What needs to be done> Count the lines in the data below that contain the string "barcode", treating uppercase and lowercase letters as distinct, and reply with the number alone.

Source records
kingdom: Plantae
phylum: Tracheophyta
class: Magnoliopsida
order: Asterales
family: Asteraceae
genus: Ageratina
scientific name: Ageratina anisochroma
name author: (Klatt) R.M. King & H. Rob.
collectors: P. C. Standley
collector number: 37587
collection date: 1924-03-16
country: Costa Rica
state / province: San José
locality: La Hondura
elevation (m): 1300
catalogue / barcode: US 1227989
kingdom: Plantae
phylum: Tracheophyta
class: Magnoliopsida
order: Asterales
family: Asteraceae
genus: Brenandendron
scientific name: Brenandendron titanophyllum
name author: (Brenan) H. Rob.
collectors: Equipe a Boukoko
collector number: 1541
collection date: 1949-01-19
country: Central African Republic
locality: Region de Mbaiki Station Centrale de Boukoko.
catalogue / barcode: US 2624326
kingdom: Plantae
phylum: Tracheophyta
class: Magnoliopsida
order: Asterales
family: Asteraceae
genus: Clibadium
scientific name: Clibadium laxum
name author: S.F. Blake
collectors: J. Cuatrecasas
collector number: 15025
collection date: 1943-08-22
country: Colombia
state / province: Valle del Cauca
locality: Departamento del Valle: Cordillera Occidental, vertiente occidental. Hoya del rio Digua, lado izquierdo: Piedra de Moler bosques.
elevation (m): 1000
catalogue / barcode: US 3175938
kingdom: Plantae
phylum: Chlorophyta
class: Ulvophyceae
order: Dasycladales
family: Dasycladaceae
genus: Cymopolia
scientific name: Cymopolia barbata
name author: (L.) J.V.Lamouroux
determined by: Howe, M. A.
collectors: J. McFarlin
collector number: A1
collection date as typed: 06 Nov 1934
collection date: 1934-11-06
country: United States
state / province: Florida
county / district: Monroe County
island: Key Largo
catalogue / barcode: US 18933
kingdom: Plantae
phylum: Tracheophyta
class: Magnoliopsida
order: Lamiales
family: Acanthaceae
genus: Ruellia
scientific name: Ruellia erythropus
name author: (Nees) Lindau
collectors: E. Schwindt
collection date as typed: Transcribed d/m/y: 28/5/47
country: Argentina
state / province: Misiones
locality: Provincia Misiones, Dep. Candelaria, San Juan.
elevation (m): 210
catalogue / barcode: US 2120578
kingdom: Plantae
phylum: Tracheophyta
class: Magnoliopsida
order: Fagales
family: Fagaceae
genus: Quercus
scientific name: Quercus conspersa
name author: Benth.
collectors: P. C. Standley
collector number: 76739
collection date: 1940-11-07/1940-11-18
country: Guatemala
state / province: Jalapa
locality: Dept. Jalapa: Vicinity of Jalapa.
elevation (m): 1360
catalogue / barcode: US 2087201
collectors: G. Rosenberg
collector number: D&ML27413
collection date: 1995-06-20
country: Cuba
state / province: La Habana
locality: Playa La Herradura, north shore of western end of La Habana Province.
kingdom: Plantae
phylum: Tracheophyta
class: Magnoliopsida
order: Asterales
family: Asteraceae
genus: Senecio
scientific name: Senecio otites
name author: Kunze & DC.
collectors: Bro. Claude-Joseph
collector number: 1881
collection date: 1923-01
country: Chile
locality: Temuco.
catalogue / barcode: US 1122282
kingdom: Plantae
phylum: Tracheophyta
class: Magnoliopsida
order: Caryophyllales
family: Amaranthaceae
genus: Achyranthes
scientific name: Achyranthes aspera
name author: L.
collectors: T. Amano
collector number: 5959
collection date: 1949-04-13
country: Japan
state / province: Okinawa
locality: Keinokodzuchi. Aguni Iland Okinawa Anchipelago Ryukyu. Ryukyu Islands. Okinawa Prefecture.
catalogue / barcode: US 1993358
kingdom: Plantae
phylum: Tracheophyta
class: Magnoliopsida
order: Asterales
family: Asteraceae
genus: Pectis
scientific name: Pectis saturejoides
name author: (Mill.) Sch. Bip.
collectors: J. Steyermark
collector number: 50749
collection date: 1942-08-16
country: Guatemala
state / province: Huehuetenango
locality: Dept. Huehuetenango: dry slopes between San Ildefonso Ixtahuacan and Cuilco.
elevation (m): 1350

Final answer> 8